Broccoli, as most are aware, is especially rich in essential vitamins and nutrients as well as certain anti-cancer compounds.  Though boiling reduces the concentration of these phytochemicals, other methods of preparation, such as steaming or microwaving, actually allow certain nutrients found in broccoli to be more readily accepted into our bodies.  I try to eat a brassica plant at least once a week and broccoli seems to be a favorite standby.  I always keep some frozen on hand, though I do prefer the texture when I start with fresh.

Last night, I used my farmer’s market broccoli for just a simple pasta dish — sauteed a LOT of garlic, added about a half cup of wine and pasta-cooking liquid to the pan, steamed the broccoli in this liquid for a few minutes, tossed with pasta, and seasoned with salt, pepper and crushed red pepper. And of course a bit of grated parmesan.

Super delicious and healthy — and done in less than 20 minutes!



Winter pasta dish with roasted brussels sprouts

This time of year, lovely stalks of brussels sprouts start appearing in grocery stores.  Brussels sprouts are a member of the brassica family, and along with cousins broccoli, cabbage and kale, are known for their high nutrient content.  I did not always appreciate this vegetable, since it is often just boiled and served plain as a side.  But here is a dish that really highlights its rich and nutty flavor.

I was inspired by this recipe I found on finecooking.com:  Orechiette with Brussels Sprouts, Gorgonzola and Brown-Butter Pecans.  Personally, I am not a fan of heavy cream sauces so I replaced about half the cream in this recipe with white wine and vegetable broth (or some reserved pasta-cooking liquid).  I also altered some of the instructions, which shouldn’t make a huge difference in the outcome; it was more a result of being too lazy to look up the recipe again. Either way, it turned out deliciously!

To begin:  preheat oven to 500 degrees and start boiling a salted pot of water for the pasta.  I used orecchiette pasta in the picture above, and whole wheat conchiglie in the two at the bottom of this post.

Toast the pecans.  This was my favorite aspect of the dish, and toasting the nuts is extremely important to bring out their lovely flavor.  I just set them in a cast iron skillet (you can use any kind of skillet, really) over medium heat until they started browning and were highly fragrant.

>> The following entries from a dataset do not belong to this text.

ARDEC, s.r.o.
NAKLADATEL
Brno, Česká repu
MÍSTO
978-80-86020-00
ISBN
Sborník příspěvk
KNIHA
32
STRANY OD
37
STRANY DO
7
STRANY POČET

Set these aside, and work on the brussels sprouts.  Slice the sprouts, using a food processor or by hand.  Coat in olive oil, add some salt and pepper and roast in the oven for about 15 minutes, until they start to look charred.

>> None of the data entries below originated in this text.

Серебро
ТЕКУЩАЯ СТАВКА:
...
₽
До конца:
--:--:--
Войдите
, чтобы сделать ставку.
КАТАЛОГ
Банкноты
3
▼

In the meantime, heat oil or butter in a large skillet, and add chopped shallots.  When translucent, add about a quarter cup of white wine, about a quarter cup of heavy cream, and another quarter cup of broth, and another of gorgonzola cheese.  Stir until cheese is melted.  You can adjust those amounts based on how thick you prefer your sauce — and how much you like gorgonzola.

Toss in the pecans and brussels sprouts, stir to coat and cook for a few more minutes to allow flavors to meld.

Just before pasta is done cooking, reserve a cup of the water and drain.  Toss the pasta in the skillet, adding some of the reserved water as necessary.  Cover and continue cooking, stirring and adding more water occasionally, until pasta is thoroughly done.

Yum!  This was a delicious and hearty main dish that is quick enough for a weeknight and packed with nutrition.